» SEITENTEXT:
Reichtum in Deutschland:Milliardäre, wir brauchen euch!

Reichtum in Deutschland: Gegend mit hohen Immobilienpreisen: Hamburger Stadtteil Blankenese.

Gegend mit hohen Immobilienpreisen: Hamburger Stadtteil Blankenese.

(Foto: Imago Stock&People)

Aus keinem anderen Land hauen mehr Milliardäre ab als aus Deutschland. Das zu beklatschen ist falsch. Große Vermögen nutzen der Gesellschaft.

Kommentar von Marc Beise

Die Geschichte kommt aus China, aber sie schlägt einen hübschen Bogen nach Deutschland. Einmal im Jahr listet der sogenannte Hurun-Report die reichsten Menschen weltweit auf und untersucht bei dieser Gelegenheit noch ein paar andere Fragen von allgemeinem Interesse. So wertet der Report aus, welche Milliardäre weltweit in einem anderen Staat als ihrem Geburtsland leben. Die Liste der reichsten Migranten also. Ausgerechnet diese Liste nun führt Deutschland an. Aus keinem anderen Land wandern mehr Milliardäre aus als aus Deutschland - die meisten übrigens in die Schweiz.

Über die Gründe ist zu spekulieren. Wollen die Damen und Herren einfach Steuern sparen? Fühlen sie sich in Deutschland vom Finanzamt drangsaliert? Von der öffentlichen Ungleichheitsdiskussion genervt? Fliehen sie vor allem vor dem Euro und fühlen sich im Hoheitsbereich des Schweizer Franken sicherer? Oder ist die Schweiz nicht vielleicht einfach nur ein wunderschönes Land, in dem es sich eben zu leben lohnt - für diejenigen, die sich das leisten können?

Die Frage nach dem Warum lässt sich auf Basis der vorliegenden Daten nicht beantworten. Wie wäre es aber mit dieser Frage: Sollen die Deutschen nicht froh sein, wenn ihre Milliardäre das Weite suchen, und die Multi-Millionäre gleich mit? Ist ein Land mit weniger Superreichen nicht einfach besser dran? Lasst uns also froh und dankbar sein für jeden, der geht?

» BEREITGESTELLTES MATERIAL:
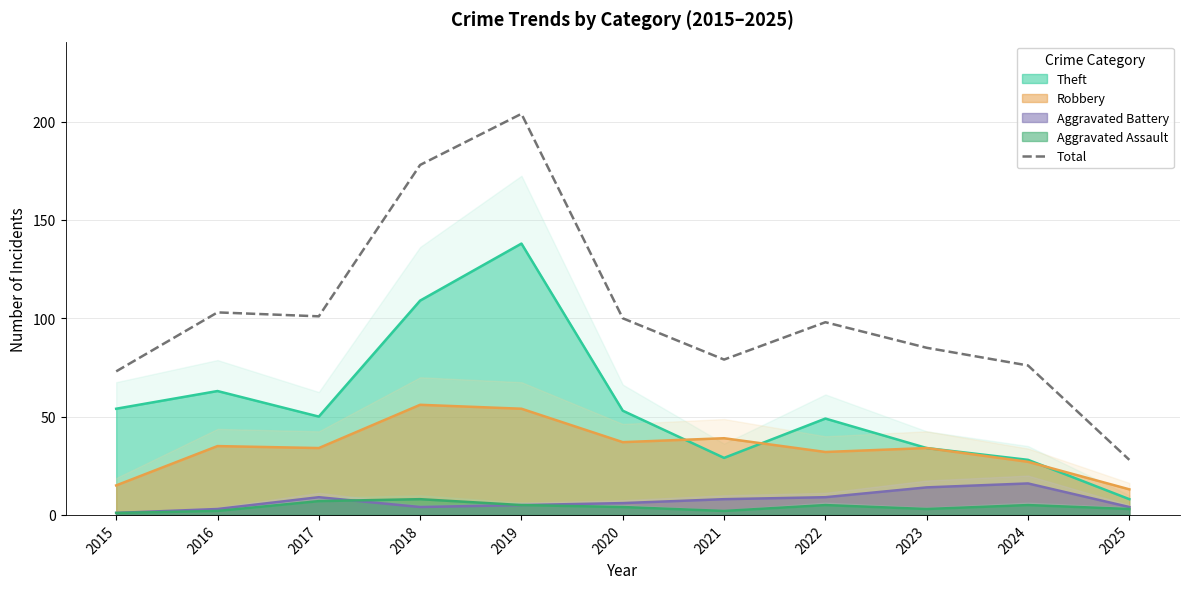

Which category has the lowest value across all series?

2025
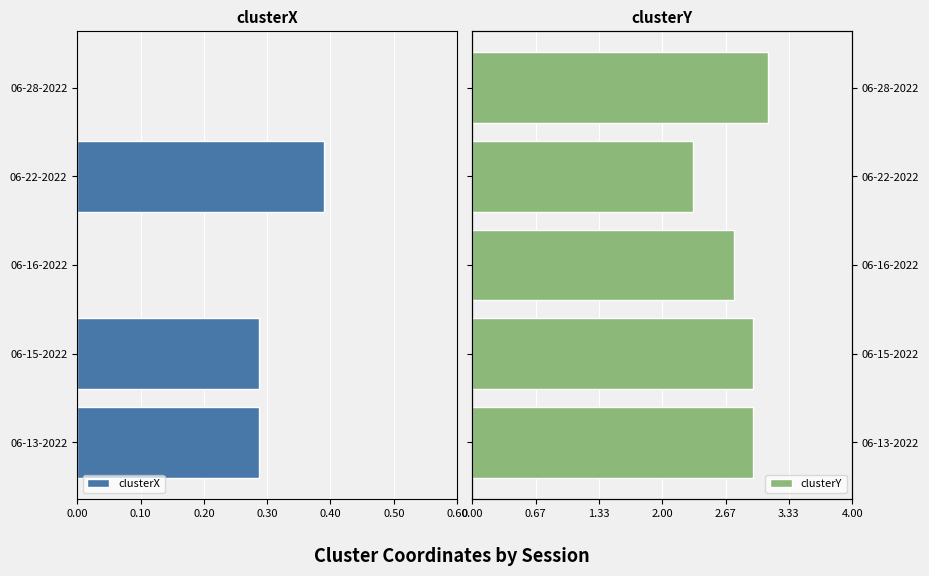

How many bars are there in each group?

2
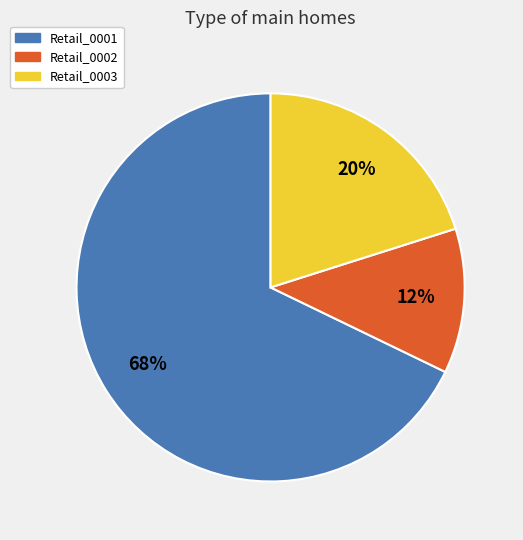

To the nearest percent, what is the average slice percentage?

33%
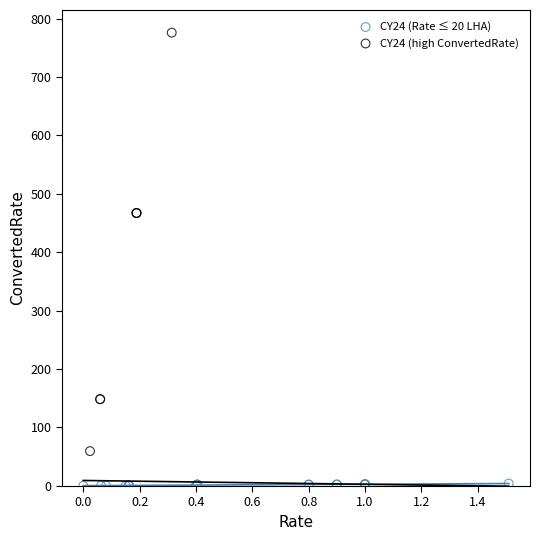

Which series contains the lowest Y value?

CY24 (Rate ≤ 20 LHA)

» AUFGABE A: Fasse im Kommentar über Milliardäre den Absatz, der mit „Die Geschichte kommt aus China“ beginnt, als kurze Stichpunktliste zusammen. Die wesentlichen Fakten müssen erhalten bleiben.
» AUFGABE B: Gib einen Abschnitt aus dem Kommentar über Milliardäre wortgetreu wieder. Setze bei den Worten „(Foto: Imago Stock&People)“ ein und endet nach „nutzen der Gesellschaft.“.

» ERGEBNIS A:
- Die Geschichte stammt aus China, betrifft aber Deutschland.
- Der Hurun-Report listet einmal im Jahr die reichsten Menschen weltweit auf und untersucht dabei weitere Fragen von allgemeinem Interesse.
- Unter anderem wertet er aus, welche Milliardäre in einem anderen Staat als ihrem Geburtsland leben.
- Diese Liste der reichsten Migranten führt Deutschland an: Aus keinem anderen Land wandern mehr Milliardäre aus.
- Die meisten von ihnen gehen in die Schweiz.

» ERGEBNIS B:
(Foto: Imago Stock&People)

Aus keinem anderen Land hauen mehr Milliardäre ab als aus Deutschland. Das zu beklatschen ist falsch. Große Vermögen nutzen der Gesellschaft.